» **TASK STATEMENT**
Restate word for word the entries below, starting with the line with "576 | 200 | 0.2±0.02 | R |" and continuing through the line with "580 | 200 | 0.2±0.02 | R |". Include both of those lines and no others.

---------- TASK MATERIAL

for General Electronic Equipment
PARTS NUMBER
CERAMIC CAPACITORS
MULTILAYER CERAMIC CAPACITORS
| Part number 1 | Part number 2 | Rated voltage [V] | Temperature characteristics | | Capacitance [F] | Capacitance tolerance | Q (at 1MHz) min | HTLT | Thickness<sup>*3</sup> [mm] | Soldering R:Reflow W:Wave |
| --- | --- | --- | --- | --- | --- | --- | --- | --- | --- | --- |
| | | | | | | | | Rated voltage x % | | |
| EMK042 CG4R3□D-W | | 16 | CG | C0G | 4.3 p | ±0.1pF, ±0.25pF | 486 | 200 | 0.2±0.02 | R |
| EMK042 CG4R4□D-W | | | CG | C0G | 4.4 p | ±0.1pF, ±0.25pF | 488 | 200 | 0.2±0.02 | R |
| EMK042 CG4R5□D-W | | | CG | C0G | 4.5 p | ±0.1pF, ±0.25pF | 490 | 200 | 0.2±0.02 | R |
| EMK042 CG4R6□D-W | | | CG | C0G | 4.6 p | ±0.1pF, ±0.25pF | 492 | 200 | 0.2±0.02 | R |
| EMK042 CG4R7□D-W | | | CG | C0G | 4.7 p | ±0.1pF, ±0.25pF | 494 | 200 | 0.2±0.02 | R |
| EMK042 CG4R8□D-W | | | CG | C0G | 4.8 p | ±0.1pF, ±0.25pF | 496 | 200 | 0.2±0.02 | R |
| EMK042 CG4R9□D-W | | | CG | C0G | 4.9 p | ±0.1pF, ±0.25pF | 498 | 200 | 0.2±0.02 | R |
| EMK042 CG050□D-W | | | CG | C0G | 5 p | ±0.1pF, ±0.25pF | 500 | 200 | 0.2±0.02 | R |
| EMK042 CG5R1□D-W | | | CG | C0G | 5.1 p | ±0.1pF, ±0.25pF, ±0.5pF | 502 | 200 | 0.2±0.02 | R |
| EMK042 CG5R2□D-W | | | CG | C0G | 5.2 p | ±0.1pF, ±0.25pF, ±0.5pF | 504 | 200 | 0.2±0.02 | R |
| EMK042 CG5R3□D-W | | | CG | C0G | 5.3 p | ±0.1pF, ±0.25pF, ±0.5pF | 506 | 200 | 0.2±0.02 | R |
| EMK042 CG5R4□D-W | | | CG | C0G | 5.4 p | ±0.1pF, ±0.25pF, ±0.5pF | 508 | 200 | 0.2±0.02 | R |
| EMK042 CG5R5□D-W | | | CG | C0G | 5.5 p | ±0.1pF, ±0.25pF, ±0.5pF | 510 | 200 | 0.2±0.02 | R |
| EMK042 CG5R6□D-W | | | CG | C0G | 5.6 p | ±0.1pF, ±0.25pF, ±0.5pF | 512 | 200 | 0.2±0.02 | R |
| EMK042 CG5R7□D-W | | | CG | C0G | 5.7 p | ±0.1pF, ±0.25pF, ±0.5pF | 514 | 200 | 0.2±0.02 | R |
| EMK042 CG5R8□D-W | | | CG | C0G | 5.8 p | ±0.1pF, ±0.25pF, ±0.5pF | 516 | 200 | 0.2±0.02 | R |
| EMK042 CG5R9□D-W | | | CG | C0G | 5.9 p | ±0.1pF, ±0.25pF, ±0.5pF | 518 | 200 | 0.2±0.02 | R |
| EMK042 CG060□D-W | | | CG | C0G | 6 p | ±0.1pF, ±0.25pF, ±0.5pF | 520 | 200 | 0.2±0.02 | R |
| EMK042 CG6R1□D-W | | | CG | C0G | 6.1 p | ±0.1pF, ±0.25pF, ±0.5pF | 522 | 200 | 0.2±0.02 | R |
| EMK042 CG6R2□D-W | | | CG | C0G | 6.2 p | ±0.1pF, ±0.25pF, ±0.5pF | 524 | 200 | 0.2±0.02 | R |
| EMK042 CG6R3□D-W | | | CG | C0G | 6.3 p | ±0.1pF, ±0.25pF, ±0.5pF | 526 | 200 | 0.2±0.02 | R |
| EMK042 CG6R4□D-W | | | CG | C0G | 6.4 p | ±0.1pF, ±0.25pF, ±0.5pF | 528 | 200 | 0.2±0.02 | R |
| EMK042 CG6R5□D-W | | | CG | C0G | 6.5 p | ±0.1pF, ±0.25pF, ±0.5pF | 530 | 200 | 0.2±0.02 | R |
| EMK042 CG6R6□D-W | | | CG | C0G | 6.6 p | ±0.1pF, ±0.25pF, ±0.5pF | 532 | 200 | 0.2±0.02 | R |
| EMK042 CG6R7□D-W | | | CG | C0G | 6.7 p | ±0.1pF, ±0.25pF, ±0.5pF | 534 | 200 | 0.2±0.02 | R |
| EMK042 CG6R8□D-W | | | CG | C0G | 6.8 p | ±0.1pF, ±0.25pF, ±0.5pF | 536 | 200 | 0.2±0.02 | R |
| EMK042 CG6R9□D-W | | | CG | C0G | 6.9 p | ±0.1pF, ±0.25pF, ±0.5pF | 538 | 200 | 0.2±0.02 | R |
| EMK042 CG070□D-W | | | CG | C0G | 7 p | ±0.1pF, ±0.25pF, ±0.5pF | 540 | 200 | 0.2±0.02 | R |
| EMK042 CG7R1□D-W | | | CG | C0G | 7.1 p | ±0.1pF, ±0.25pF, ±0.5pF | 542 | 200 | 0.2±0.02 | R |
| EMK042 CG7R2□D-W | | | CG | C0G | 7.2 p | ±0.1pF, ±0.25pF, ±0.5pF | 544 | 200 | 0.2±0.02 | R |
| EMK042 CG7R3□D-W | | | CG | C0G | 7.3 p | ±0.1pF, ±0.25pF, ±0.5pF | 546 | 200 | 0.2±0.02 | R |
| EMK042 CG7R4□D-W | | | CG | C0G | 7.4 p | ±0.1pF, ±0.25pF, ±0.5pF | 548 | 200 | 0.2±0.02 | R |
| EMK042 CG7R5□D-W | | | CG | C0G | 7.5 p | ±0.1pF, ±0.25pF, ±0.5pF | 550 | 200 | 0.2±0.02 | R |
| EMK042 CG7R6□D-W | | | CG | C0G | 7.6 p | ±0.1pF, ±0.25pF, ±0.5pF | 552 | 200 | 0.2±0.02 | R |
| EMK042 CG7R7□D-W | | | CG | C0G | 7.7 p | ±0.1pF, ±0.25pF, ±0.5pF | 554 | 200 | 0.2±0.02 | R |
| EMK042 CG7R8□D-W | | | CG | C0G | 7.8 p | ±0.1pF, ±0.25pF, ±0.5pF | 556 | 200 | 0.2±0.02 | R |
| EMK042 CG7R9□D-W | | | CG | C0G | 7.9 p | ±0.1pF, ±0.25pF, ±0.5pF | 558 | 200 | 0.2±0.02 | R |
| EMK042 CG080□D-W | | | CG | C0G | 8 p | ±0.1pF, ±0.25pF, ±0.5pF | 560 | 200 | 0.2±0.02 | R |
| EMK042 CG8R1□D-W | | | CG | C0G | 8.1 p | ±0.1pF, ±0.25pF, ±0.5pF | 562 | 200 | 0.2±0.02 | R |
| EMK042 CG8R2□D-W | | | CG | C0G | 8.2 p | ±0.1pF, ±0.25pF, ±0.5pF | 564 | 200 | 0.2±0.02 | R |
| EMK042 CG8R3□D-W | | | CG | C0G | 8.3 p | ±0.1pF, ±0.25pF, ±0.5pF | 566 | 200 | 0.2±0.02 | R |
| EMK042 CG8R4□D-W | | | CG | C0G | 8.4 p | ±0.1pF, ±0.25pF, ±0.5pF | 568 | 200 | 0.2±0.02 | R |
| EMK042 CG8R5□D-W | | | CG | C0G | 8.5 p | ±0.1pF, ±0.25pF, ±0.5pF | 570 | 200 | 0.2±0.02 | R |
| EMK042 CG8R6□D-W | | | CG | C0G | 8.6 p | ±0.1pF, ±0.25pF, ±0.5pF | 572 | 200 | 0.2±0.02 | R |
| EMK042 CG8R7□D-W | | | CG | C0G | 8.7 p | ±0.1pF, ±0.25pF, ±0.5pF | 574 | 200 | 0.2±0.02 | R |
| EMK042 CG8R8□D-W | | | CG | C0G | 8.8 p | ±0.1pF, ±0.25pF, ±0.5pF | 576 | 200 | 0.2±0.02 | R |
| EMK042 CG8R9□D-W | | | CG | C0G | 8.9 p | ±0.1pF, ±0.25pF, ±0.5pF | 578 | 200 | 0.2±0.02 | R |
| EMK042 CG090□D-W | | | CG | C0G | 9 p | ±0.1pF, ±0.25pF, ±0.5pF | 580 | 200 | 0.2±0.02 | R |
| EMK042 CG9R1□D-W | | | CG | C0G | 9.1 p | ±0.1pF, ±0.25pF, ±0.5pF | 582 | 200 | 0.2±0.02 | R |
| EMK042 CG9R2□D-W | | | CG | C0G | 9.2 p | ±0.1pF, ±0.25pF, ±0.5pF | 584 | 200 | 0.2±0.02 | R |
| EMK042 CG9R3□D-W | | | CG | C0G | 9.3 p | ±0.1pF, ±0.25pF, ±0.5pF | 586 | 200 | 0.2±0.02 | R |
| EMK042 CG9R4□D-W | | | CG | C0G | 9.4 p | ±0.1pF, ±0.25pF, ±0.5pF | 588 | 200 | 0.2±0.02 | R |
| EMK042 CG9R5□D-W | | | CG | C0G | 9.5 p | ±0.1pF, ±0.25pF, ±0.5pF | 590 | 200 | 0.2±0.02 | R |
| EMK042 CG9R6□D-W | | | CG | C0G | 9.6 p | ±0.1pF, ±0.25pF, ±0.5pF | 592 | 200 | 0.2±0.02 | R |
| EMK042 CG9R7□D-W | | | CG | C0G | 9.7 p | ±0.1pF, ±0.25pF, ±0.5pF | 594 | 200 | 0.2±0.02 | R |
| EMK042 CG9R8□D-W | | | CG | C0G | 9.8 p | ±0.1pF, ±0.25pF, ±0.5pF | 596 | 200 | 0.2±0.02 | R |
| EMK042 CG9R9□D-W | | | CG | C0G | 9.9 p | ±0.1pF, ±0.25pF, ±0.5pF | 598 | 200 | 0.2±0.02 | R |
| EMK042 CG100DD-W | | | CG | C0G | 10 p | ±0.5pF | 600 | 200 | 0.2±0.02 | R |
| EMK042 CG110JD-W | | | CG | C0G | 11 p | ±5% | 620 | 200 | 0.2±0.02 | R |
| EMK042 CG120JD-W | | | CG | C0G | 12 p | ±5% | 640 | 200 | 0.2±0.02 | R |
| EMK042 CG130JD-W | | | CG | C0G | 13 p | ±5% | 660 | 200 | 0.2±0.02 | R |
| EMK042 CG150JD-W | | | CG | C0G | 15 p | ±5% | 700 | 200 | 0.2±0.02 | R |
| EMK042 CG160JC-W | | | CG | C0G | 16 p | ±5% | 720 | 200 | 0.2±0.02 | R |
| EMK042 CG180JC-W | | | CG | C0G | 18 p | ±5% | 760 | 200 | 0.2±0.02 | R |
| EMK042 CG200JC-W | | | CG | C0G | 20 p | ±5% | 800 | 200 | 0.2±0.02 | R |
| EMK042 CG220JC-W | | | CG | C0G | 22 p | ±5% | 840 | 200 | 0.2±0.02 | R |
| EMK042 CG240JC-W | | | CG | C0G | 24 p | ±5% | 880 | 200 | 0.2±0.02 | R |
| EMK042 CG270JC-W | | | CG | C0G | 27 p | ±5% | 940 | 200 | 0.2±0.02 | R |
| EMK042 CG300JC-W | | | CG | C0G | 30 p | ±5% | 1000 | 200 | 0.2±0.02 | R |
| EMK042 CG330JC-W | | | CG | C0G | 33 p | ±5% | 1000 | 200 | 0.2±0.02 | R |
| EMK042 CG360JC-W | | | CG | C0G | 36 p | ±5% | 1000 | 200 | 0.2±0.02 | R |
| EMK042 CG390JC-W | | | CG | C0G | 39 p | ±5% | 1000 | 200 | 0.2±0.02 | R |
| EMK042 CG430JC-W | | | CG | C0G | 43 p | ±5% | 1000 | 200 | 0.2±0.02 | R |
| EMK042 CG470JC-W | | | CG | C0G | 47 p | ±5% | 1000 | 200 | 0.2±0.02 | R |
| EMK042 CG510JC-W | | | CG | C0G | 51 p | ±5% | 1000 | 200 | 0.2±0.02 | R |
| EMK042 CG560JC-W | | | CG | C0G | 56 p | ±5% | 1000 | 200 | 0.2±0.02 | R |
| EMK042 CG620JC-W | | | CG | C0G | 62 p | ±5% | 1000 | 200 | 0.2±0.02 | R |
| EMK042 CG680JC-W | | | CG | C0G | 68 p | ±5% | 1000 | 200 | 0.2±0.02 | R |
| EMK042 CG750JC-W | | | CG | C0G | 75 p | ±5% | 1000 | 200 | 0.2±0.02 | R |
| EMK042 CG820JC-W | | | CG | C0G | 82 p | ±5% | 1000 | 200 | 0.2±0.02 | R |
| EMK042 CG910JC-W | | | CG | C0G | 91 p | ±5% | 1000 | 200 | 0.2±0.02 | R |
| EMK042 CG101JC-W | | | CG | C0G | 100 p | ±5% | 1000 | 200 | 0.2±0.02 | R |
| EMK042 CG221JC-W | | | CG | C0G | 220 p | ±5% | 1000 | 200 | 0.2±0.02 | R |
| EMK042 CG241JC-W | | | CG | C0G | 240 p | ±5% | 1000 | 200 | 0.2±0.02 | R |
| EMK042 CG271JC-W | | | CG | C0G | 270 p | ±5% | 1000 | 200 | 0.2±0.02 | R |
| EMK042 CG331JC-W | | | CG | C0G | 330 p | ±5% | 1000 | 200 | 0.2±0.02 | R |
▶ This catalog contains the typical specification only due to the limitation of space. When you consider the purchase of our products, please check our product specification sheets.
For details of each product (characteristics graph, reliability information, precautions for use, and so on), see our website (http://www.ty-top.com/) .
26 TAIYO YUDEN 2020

--------------------

» **REPLY**
| EMK042 CG8R8□D-W | | | CG | C0G | 8.8 p | ±0.1pF, ±0.25pF, ±0.5pF | 576 | 200 | 0.2±0.02 | R |
| EMK042 CG8R9□D-W | | | CG | C0G | 8.9 p | ±0.1pF, ±0.25pF, ±0.5pF | 578 | 200 | 0.2±0.02 | R |
| EMK042 CG090□D-W | | | CG | C0G | 9 p | ±0.1pF, ±0.25pF, ±0.5pF | 580 | 200 | 0.2±0.02 | R |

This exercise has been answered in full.